**EXERCISE REQUIREMENTS:**
Please reproduce the items word for word, starting with the very first line and going on through the line containing "The Silent House | Director: Andy", with both of those lines included.

Dataset excerpt:
☆ ☆ ☆

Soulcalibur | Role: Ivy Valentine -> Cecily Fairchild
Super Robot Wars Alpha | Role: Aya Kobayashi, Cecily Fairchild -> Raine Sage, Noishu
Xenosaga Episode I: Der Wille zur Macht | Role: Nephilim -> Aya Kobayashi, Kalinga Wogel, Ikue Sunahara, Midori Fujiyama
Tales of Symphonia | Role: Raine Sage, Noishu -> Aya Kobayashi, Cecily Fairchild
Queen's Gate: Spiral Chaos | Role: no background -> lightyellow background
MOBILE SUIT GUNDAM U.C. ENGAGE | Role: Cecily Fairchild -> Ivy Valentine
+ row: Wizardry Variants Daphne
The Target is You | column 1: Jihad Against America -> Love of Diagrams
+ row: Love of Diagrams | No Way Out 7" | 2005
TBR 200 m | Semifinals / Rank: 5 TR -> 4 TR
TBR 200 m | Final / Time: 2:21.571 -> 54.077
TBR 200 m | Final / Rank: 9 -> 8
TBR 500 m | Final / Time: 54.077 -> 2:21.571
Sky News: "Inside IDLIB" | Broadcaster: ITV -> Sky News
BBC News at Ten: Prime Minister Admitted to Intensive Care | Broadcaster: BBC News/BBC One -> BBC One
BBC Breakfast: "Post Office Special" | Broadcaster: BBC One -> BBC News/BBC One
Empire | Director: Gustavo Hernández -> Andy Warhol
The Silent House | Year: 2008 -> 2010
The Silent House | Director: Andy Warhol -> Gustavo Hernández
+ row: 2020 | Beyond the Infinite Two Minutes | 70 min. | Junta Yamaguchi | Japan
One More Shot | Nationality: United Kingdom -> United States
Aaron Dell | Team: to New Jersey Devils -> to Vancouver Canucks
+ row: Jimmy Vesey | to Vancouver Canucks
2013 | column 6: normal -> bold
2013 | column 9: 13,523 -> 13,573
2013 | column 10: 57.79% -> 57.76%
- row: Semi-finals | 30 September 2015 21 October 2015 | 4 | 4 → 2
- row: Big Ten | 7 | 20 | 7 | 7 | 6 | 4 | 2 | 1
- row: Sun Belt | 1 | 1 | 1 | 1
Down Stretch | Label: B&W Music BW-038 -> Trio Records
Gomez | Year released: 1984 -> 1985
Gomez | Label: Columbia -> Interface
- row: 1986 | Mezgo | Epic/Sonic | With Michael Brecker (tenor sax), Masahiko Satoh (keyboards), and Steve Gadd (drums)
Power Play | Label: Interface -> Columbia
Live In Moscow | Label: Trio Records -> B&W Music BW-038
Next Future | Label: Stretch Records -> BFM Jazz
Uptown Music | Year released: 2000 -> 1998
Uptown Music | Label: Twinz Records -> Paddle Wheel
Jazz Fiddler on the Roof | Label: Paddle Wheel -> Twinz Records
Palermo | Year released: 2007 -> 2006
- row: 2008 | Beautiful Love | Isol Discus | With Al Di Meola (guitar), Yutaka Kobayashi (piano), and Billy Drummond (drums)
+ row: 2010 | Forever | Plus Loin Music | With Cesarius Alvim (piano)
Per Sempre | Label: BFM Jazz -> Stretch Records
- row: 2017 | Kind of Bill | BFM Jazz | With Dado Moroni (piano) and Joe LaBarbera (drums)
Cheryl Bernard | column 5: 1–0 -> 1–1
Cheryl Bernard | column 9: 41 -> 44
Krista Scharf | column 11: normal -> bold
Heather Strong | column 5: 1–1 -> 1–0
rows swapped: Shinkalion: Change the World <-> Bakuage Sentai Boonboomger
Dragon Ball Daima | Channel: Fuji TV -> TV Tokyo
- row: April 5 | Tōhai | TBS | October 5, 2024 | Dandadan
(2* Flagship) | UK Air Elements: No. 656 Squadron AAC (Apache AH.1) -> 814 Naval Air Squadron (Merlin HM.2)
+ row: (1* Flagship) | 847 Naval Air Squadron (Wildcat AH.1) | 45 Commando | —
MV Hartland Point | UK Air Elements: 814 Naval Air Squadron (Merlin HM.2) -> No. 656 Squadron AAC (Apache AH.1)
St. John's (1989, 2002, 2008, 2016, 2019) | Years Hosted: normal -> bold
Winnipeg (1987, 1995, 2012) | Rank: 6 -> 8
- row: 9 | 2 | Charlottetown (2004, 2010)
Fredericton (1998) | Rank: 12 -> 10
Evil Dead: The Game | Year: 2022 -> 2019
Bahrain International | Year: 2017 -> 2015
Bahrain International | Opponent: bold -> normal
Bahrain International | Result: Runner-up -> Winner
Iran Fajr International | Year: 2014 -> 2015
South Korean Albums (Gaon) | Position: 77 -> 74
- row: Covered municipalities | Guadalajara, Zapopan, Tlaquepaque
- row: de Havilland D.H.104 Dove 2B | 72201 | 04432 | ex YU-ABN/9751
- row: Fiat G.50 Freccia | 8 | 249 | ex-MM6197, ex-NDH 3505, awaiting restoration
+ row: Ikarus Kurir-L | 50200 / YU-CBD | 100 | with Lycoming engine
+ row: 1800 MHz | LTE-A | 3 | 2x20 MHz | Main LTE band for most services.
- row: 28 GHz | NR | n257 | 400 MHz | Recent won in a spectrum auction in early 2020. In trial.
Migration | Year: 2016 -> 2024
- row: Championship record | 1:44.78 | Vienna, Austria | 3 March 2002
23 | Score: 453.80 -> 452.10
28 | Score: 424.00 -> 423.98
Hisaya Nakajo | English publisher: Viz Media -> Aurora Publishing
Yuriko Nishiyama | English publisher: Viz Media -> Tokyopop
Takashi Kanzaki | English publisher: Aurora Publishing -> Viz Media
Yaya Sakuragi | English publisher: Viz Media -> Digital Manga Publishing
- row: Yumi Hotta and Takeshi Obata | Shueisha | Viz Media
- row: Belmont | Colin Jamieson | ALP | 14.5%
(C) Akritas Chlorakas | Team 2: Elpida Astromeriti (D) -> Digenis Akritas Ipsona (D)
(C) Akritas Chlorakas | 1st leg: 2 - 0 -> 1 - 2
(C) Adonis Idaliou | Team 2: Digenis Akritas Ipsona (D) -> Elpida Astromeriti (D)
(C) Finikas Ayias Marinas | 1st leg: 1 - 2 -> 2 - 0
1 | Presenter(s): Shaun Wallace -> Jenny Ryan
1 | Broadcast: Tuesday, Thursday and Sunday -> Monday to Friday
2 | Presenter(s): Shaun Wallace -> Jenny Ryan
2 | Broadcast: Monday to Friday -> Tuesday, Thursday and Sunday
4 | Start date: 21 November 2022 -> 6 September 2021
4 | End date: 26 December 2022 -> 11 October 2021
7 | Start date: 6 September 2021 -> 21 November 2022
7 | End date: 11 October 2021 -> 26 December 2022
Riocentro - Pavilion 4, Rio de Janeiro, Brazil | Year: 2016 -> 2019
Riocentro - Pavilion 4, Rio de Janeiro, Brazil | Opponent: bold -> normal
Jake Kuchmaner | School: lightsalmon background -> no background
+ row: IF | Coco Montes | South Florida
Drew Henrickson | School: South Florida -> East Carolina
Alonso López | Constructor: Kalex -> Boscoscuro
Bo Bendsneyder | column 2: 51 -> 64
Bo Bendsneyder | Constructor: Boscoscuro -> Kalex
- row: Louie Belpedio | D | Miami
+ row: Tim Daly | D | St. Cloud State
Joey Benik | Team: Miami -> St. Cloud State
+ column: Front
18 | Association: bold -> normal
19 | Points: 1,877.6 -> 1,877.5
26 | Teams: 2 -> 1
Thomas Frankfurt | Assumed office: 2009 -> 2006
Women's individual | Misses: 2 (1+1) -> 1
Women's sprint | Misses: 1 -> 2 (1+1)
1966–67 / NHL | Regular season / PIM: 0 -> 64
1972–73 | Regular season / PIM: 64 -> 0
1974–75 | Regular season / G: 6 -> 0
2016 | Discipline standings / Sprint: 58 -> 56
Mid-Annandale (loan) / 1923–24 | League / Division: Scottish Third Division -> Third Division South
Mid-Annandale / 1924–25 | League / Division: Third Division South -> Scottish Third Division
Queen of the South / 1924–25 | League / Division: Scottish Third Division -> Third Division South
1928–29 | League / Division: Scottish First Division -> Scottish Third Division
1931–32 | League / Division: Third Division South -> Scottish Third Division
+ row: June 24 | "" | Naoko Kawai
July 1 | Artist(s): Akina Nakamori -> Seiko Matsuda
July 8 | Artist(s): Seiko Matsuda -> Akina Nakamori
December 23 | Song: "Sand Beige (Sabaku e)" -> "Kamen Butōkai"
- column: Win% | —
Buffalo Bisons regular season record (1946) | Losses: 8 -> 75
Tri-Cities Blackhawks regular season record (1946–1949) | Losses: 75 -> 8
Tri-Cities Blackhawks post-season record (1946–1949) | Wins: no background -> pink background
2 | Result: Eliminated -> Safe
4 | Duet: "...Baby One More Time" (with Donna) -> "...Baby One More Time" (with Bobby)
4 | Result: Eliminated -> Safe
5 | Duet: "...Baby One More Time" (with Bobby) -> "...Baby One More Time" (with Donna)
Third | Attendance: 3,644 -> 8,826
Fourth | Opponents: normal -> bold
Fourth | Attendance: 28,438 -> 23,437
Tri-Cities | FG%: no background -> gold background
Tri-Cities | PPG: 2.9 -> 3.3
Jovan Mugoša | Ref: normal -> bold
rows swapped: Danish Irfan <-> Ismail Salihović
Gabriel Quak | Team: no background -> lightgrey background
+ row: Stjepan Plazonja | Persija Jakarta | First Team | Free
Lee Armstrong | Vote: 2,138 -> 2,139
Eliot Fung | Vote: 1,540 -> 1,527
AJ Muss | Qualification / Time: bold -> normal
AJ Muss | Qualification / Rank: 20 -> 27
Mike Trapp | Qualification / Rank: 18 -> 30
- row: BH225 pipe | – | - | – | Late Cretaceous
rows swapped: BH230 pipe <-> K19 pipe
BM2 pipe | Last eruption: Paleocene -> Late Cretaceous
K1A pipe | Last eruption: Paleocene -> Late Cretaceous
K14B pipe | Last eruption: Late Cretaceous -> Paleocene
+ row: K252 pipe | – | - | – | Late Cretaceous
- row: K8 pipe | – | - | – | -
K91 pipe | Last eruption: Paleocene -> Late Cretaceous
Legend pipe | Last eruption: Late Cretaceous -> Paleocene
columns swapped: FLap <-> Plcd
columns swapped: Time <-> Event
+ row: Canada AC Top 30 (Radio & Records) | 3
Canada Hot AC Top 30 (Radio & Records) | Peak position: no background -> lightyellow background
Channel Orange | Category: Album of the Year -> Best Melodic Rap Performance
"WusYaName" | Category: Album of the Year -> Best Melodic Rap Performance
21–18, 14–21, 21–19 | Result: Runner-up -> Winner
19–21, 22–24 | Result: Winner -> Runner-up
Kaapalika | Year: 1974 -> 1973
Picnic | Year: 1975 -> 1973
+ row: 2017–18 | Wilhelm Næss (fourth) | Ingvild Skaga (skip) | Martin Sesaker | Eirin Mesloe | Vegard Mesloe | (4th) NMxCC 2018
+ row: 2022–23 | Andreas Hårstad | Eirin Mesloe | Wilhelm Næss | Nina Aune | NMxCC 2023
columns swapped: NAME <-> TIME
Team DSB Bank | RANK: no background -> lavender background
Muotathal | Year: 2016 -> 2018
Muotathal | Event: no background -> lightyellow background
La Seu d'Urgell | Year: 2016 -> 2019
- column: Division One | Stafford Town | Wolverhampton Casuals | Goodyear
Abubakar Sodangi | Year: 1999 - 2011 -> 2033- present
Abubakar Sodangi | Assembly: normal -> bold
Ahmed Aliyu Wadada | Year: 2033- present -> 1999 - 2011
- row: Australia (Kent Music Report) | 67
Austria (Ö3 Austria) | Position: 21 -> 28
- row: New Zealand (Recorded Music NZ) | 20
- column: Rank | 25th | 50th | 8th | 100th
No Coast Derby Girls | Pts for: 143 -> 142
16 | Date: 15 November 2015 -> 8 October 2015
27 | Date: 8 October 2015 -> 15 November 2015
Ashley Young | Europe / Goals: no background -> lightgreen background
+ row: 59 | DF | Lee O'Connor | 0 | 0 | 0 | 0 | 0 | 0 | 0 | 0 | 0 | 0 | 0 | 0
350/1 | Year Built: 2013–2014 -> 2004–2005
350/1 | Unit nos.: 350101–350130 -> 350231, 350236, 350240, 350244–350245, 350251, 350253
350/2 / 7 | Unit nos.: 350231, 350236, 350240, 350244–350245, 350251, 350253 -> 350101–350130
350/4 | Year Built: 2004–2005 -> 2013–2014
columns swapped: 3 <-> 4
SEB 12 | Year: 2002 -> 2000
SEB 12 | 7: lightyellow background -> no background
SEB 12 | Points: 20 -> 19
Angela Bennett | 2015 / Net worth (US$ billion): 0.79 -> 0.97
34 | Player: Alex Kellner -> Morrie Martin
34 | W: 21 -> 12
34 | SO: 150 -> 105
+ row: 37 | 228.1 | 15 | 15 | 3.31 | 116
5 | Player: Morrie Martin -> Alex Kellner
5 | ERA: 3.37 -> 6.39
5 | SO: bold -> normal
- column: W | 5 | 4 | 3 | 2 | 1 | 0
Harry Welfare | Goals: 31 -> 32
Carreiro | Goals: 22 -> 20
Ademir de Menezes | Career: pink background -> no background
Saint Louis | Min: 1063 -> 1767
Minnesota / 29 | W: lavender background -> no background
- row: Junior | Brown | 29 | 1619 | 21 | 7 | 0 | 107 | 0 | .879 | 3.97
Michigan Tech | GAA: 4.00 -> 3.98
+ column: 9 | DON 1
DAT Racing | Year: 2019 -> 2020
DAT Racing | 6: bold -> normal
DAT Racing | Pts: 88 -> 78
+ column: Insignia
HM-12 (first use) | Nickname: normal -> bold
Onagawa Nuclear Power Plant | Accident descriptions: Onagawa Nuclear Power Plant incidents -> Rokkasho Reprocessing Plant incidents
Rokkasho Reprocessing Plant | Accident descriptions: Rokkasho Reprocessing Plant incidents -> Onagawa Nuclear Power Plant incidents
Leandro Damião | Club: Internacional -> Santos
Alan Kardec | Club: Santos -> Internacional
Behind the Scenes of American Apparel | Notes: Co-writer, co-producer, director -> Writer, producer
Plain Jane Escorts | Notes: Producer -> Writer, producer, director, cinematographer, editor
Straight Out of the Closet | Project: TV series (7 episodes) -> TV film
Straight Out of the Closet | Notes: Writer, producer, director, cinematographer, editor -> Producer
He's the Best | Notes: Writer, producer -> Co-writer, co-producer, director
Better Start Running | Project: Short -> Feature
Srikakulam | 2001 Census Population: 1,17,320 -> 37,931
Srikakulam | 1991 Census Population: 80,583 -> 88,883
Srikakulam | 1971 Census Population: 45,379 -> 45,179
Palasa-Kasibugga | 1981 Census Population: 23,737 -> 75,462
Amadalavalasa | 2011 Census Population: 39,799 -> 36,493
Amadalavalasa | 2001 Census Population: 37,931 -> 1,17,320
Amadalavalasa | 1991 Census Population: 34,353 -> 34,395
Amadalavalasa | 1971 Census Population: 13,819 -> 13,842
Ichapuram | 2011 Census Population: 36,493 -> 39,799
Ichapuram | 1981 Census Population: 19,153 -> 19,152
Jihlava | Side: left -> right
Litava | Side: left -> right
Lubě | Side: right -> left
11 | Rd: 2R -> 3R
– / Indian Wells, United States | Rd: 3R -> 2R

☆ ☆ ☆

**COMPLETED TASK:**
Soulcalibur | Role: Ivy Valentine -> Cecily Fairchild
Super Robot Wars Alpha | Role: Aya Kobayashi, Cecily Fairchild -> Raine Sage, Noishu
Xenosaga Episode I: Der Wille zur Macht | Role: Nephilim -> Aya Kobayashi, Kalinga Wogel, Ikue Sunahara, Midori Fujiyama
Tales of Symphonia | Role: Raine Sage, Noishu -> Aya Kobayashi, Cecily Fairchild
Queen's Gate: Spiral Chaos | Role: no background -> lightyellow background
MOBILE SUIT GUNDAM U.C. ENGAGE | Role: Cecily Fairchild -> Ivy Valentine
+ row: Wizardry Variants Daphne
The Target is You | column 1: Jihad Against America -> Love of Diagrams
+ row: Love of Diagrams | No Way Out 7" | 2005
TBR 200 m | Semifinals / Rank: 5 TR -> 4 TR
TBR 200 m | Final / Time: 2:21.571 -> 54.077
TBR 200 m | Final / Rank: 9 -> 8
TBR 500 m | Final / Time: 54.077 -> 2:21.571
Sky News: "Inside IDLIB" | Broadcaster: ITV -> Sky News
BBC News at Ten: Prime Minister Admitted to Intensive Care | Broadcaster: BBC News/BBC One -> BBC One
BBC Breakfast: "Post Office Special" | Broadcaster: BBC One -> BBC News/BBC One
Empire | Director: Gustavo Hernández -> Andy Warhol
The Silent House | Year: 2008 -> 2010
The Silent House | Director: Andy Warhol -> Gustavo Hernández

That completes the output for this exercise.